We were fortunate to have our Fringe performance Quanto Dolce just before Covid-19 stopped all of us from being able to perform for the time being.  But as with other performing companies, all our performances for the rest of the year are now postponed, cancelled or in doubt.

The response of many musical performers and groups to this enforced hiatus has been to try and keep performing, by temporarily moving online with digital performances, collaborations, or streaming recordings.  Music is an art form that can work well across a range of media, and these performances have been something to light up the sometimes long and dreary days.  This has also allowed many performers to keep active and performing, even if not in ways they prefer.

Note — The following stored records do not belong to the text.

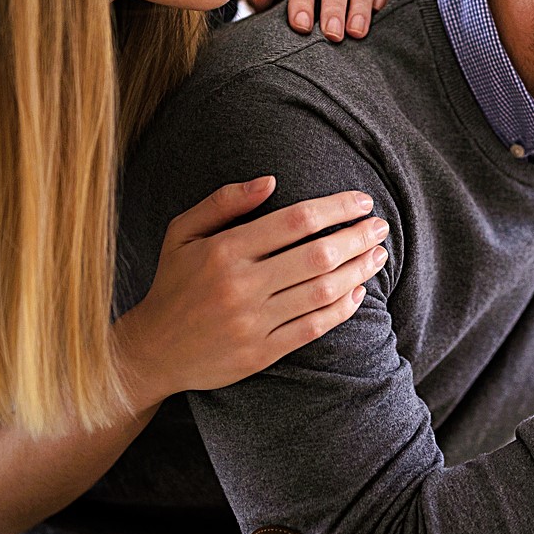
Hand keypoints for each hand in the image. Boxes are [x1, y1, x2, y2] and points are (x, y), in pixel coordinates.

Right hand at [114, 177, 390, 405]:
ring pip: (322, 292)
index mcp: (224, 250)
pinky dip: (342, 309)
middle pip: (317, 255)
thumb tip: (271, 180)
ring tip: (378, 255)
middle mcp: (241, 286)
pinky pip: (313, 327)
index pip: (295, 221)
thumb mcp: (182, 233)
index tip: (362, 202)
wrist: (153, 351)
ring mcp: (252, 322)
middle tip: (380, 227)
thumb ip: (224, 202)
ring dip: (358, 271)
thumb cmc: (173, 283)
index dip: (335, 209)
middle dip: (357, 238)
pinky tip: (358, 291)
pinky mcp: (261, 353)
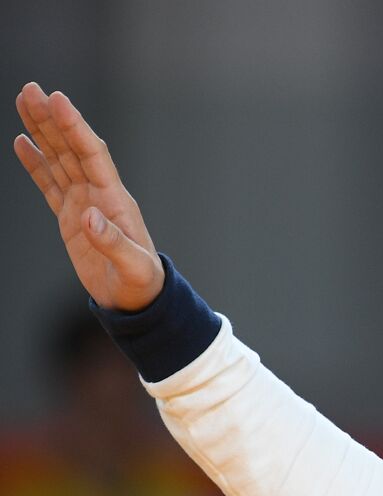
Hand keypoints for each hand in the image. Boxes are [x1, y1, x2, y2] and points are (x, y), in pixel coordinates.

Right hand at [13, 82, 163, 309]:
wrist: (137, 301)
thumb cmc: (142, 284)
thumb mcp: (133, 267)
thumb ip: (113, 243)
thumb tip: (88, 216)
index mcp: (115, 201)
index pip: (93, 155)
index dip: (75, 128)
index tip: (58, 100)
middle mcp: (99, 195)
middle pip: (72, 149)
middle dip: (52, 119)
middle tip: (31, 90)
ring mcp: (84, 204)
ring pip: (59, 159)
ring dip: (43, 131)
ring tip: (24, 101)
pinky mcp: (71, 218)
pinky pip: (50, 183)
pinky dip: (36, 163)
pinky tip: (23, 141)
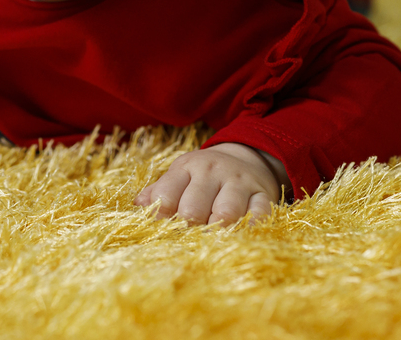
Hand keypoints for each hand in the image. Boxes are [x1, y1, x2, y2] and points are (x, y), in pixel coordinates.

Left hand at [134, 142, 288, 225]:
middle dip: (187, 230)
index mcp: (187, 167)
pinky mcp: (263, 193)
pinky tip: (239, 235)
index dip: (160, 219)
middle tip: (186, 240)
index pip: (166, 195)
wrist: (246, 156)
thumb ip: (159, 191)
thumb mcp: (180, 174)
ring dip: (215, 233)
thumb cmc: (204, 175)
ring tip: (210, 242)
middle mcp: (212, 171)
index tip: (161, 232)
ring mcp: (239, 182)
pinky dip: (249, 229)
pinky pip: (259, 215)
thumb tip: (137, 206)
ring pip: (225, 214)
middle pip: (193, 209)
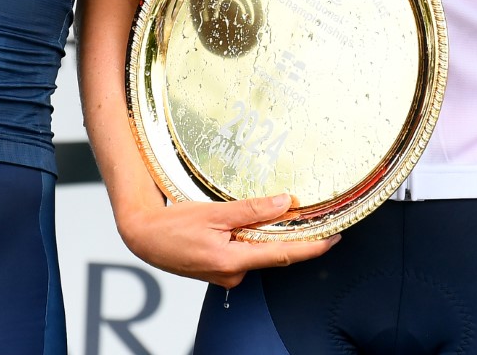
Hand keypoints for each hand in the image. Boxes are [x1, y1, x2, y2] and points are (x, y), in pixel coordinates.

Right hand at [116, 193, 338, 287]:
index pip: (283, 255)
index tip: (334, 239)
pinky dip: (249, 238)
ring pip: (257, 251)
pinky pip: (244, 253)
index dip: (313, 248)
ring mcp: (226, 274)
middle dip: (289, 234)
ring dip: (264, 233)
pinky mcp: (220, 270)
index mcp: (233, 261)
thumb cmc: (172, 225)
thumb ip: (251, 209)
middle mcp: (232, 273)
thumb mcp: (214, 212)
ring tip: (263, 209)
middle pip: (273, 253)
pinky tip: (242, 222)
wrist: (142, 237)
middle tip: (307, 212)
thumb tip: (284, 203)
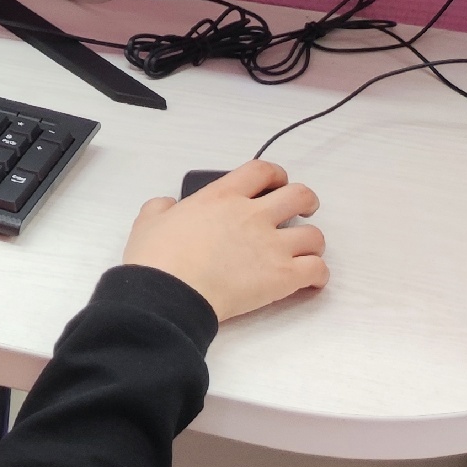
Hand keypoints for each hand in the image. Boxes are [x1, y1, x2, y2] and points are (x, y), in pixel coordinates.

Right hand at [122, 160, 328, 322]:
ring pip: (315, 236)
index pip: (261, 171)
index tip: (276, 184)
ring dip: (311, 244)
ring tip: (302, 254)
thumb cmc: (156, 260)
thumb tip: (168, 206)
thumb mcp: (148, 221)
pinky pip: (318, 270)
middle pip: (300, 195)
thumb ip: (162, 207)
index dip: (275, 175)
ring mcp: (272, 245)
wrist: (168, 294)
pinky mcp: (283, 276)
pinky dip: (317, 275)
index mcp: (221, 197)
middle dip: (306, 202)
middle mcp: (253, 215)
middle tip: (303, 212)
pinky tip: (309, 282)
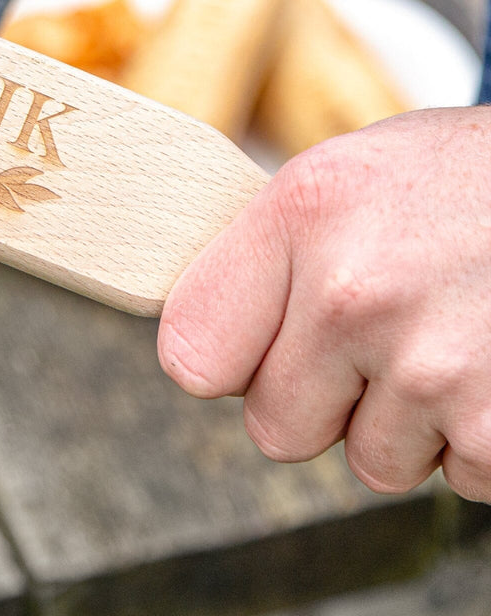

But you may have noticed that The Queen’s Closet hasn’t joined in with this digital musicking.  While making recordings and performing across the internet is one way to keep making music, it’s not something that is compatible for the vision we have for The Queen’s Closet.  We make our music meaningful by performing live with an audience who we engage directly with, just as it would have been at the time this music was written.  Live performance with an audience is not possible at present, so as a group we are silent for the time being, which is difficult.  We enjoyed our last performance so much, as we do all our performances, and were humbled and delighted to have wonderful audience feedback and be nominated for two Fringe awards.  Following on from this we were looking forward to musicking with concert-goers throughout 2020 with a range of programmes, from the more conventional programme of Bach and Vivaldi with Nota Bene, to some more experimental and exploratory programmes.  We’re still hopeful that the programme with the Bach Choir of Purcell’s Hail Bright Cecilia and the Biber Requiem in A will go ahead later this year. 

Our enforced hiatus has had the unexpected benefit of giving us all the opportunity to spend some quality time with our charismatic and characterful instruments.  So we have been musicking in different ways, talking, arranging and planning music and performances, and experimenting with mouthpieces, reeds, staples, strings and bows!

But, we need to perform live to exist.  It is the only way for us.  So, as we look forward to a future easing of restrictions on gatherings, we are contemplating and planning ways of performing live as soon as possible.  Big audiences and large venues are unlikely to be possible in the near future.  But here is our opportunity.  Our performances work best in intimate and informal settings, with smaller audiences.  While the internet is not fruitful ground for us, the next stages we anticipate post-lockdown of small venues with small audiences will be perfect for us.  As soon as small groups of people can share a space together we can perform again.  

So how to aim for the same lively and engaging events, within whatever government restrictions we all need to follow in the current climate?  We have some exciting ideas, and we look forward to seeing, and more importantly to musicking with you again soon.